Our bank is looking into offering mortgages with an initial fixed rate, short term loan (5-7yrs) with a balloon payment, then financing the balloon
balance into a longer term (20yr) ARM. Can we do this without determining Ability to Repay for the initial short term portion? Also, would this be
dependent on if the bank is considered a small creditor and serves only rural or underserved areas?
Can a 30 year fixed mortgage be converted to a 5/1 ARM mortgage? What information needs to be provided to the consumer to have this done and can
it be a modification or must it be a refinance?
Can the bank charge a default rate on a single-close, construction-perm mortgage loan during the construction phase if construction is not completed on time? For example, a 9 month construction term with multiple draws has a fixed interest at 4.125%. If construction is not completed at 9 months when the construction phase is to mature a default rate of 4.625% would apply from the maturity of that phase. If it is permissible, does this make the loan an ARM or the increased rate a refi?
Our HELOCs are tied to prime. We disclose that. If prime increases do we need to send rate change notices?
We offer a discounted rate with some of our ARM products. We use the index at the time the rate was set to calculate the fully indexed rate throughout the entire loan and that is what is disclosed on the LE and CD.
Under what circumstance would we locate an updated index from a the date of closing or within 45 days of closing and disclose a blended APR. Would this be a 2 time construction closing? We disclose based on once the rate/index is locked that is the rate/index we use when we close. Unless of course the loan is re-locked for any reason.

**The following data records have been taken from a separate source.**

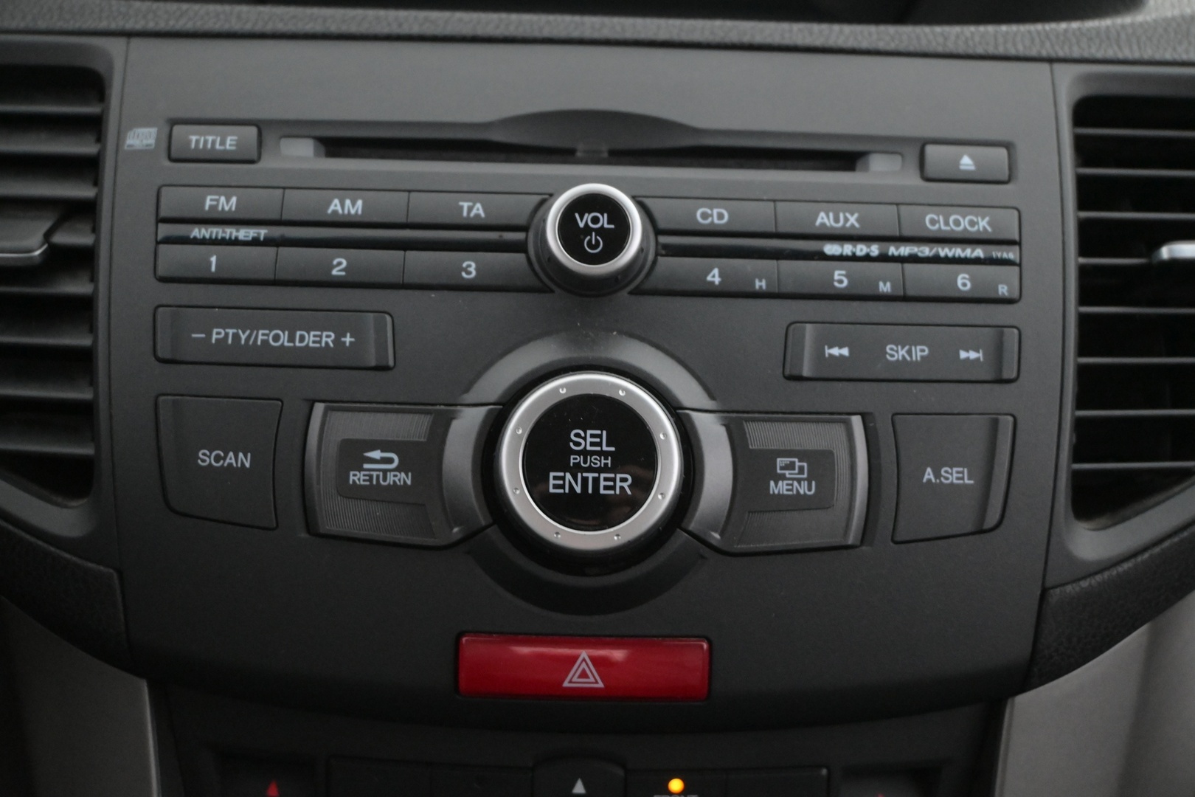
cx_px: 598
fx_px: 1494
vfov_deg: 29.9
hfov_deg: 43.6
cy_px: 398
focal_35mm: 45
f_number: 4.8
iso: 5000
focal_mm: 30
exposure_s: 1/50
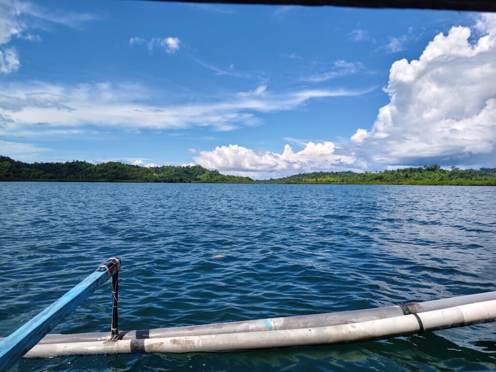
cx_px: 248
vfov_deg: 58.9
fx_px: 330
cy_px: 186
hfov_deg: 73.9
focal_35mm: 23
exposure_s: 1/2066
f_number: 1.88
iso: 50
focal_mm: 5.56
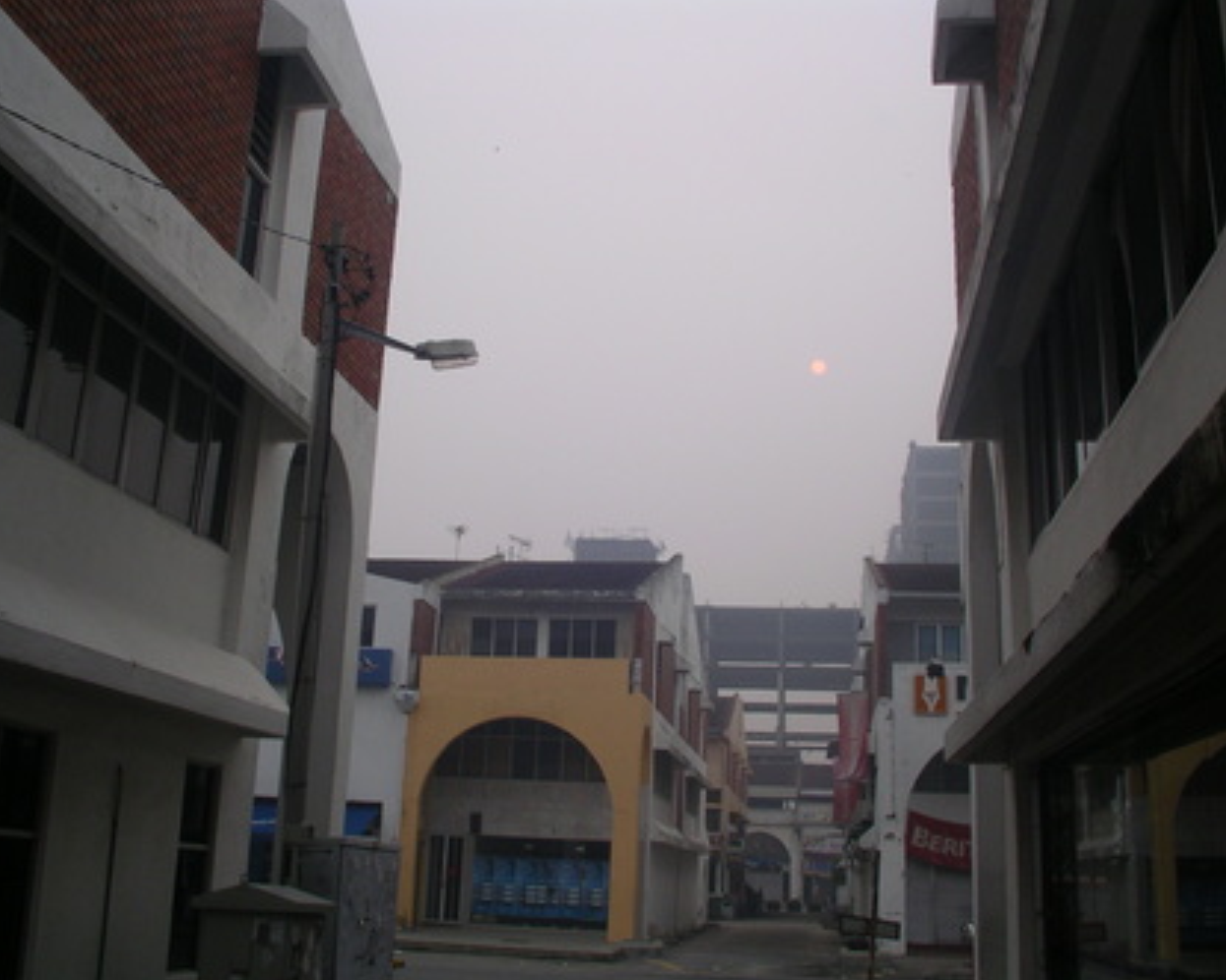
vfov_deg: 38.2
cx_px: 614
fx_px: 1415
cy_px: 487
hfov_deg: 46.8
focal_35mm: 39
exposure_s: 1/100
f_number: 6.9
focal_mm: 5.7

On a consumer real estate ARM loan, the loan just adjusted. The officer is requesting to modify the loan and change the index, margin, and adjustment period. The request is primarily due to competitive reasons. Can we change the index, margin, and adjustment period without having to do disclosures?
We have a consumer real estate ARM loan that was originally set as a 5 year ARM with a 10 year term. The loan was booked. Two months into the loan the borrower wants to make the term of his loan to 15 years instead of 10. We did not change the rate and the payments went down because the term was extended. We made the changes on a change in terms/modification document. Is this a change that should have required new TRID disclosures, or is this considered a subsequent change an no new disclosures are required?

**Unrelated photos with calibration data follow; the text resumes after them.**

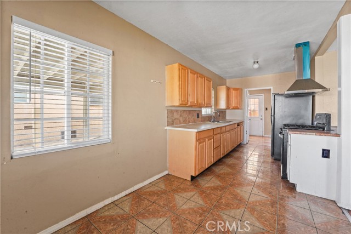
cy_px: 117
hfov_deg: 104.2
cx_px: 176
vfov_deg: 81.2
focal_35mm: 14
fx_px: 137
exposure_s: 2.5
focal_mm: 14
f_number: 18
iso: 125
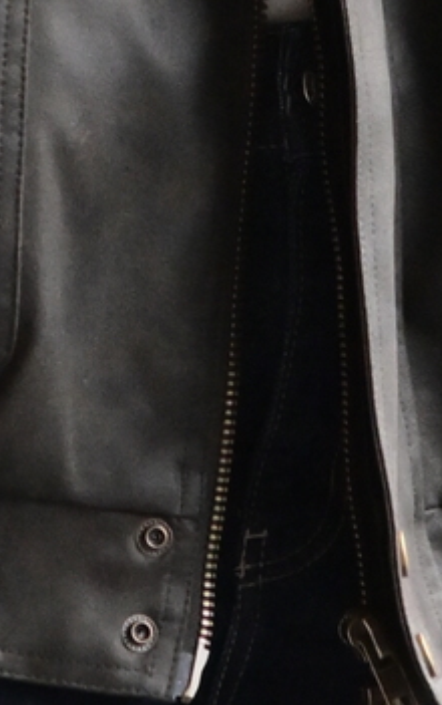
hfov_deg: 1.8
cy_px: -659
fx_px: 14060
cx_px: -60
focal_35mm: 731
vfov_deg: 2.9
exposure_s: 1/250
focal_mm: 105
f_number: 2.5
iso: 3200
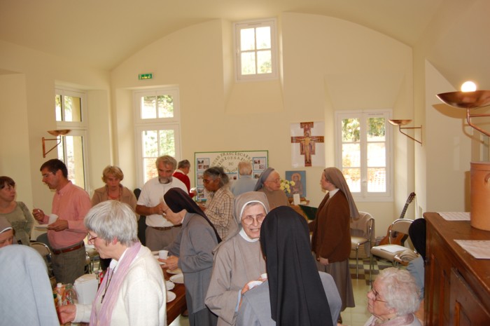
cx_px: 245
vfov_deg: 47.8
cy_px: 163
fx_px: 367
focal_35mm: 27
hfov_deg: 67.4
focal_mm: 18
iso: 400
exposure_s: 1/60
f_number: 3.5
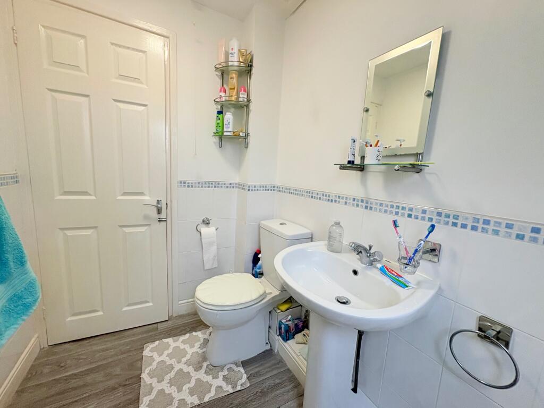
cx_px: 272
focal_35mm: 14
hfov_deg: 102.1
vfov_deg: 85.7
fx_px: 220
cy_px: 204
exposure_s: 1/100
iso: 160
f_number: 2.2
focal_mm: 2.22
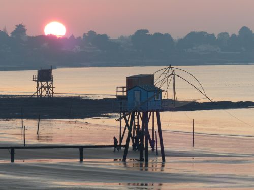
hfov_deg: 6.5
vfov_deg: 4.9
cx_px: 127
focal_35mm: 303
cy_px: 95
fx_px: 2223
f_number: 4
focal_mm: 54.5
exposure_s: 1/125
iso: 100
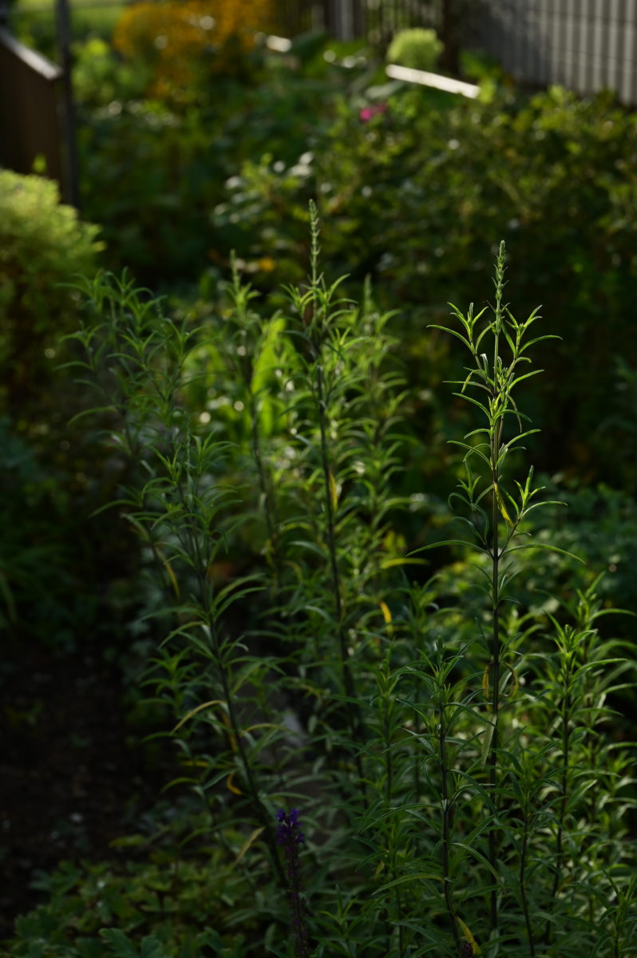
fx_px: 1515
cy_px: 479
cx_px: 318
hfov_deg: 23.7
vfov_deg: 35.1
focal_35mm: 57
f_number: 5.6
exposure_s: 1/1250
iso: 400
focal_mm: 57
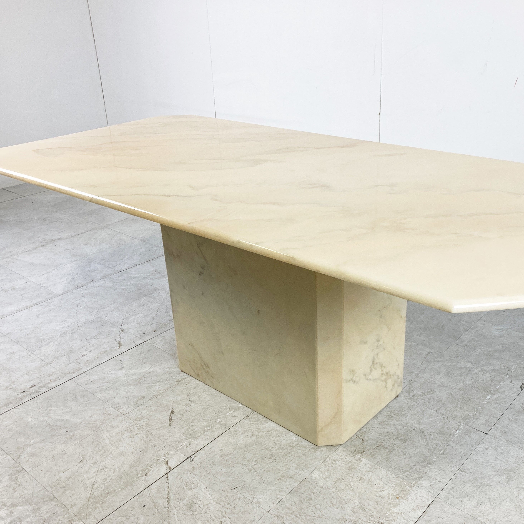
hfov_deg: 48.2
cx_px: 315
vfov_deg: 48.4
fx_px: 582
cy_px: 269
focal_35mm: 34
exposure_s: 1/100
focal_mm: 3.99
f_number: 1.8
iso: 40
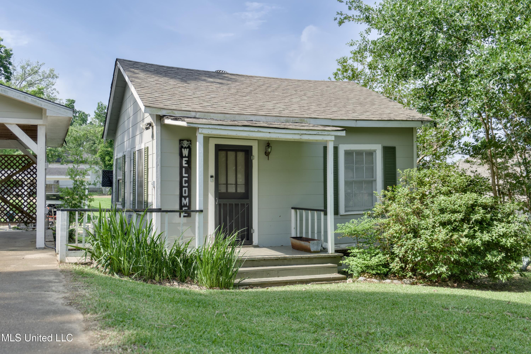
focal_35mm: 36
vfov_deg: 36.9
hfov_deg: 53.1
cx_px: 266
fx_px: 531
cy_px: 177
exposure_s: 1/400
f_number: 4.5
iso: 100
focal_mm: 36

How can we verify a Closing Disclosure APR for an adjustable rate consumer purpose loan that is secured by residential real estate? The terms in question are a 30 year mortgage with a 10/1 ARM.
1) If we are modifying a consumer land only real estate loan, can we convert from a fixed rate to a variable rate without providing disclosures? The term of the modification period is 6 months.
2) Can we originate a consumer purpose real estate loan with a variable interest rate and a term of less than 12 months, such as for construction, without providing a CHARM booklet and ARM disclosures?
If we are doing a modification for an ARM Loan and the payment increases, some of our staff believe this is a "refinance", some do not. Thoughts? If so, -What do we need to provide to the consumer? There would be no costs associated - just the new terms with the new (current rate)? It doesn't seem like a CD would be appropriate - If not - then we would use our normal modification agreement.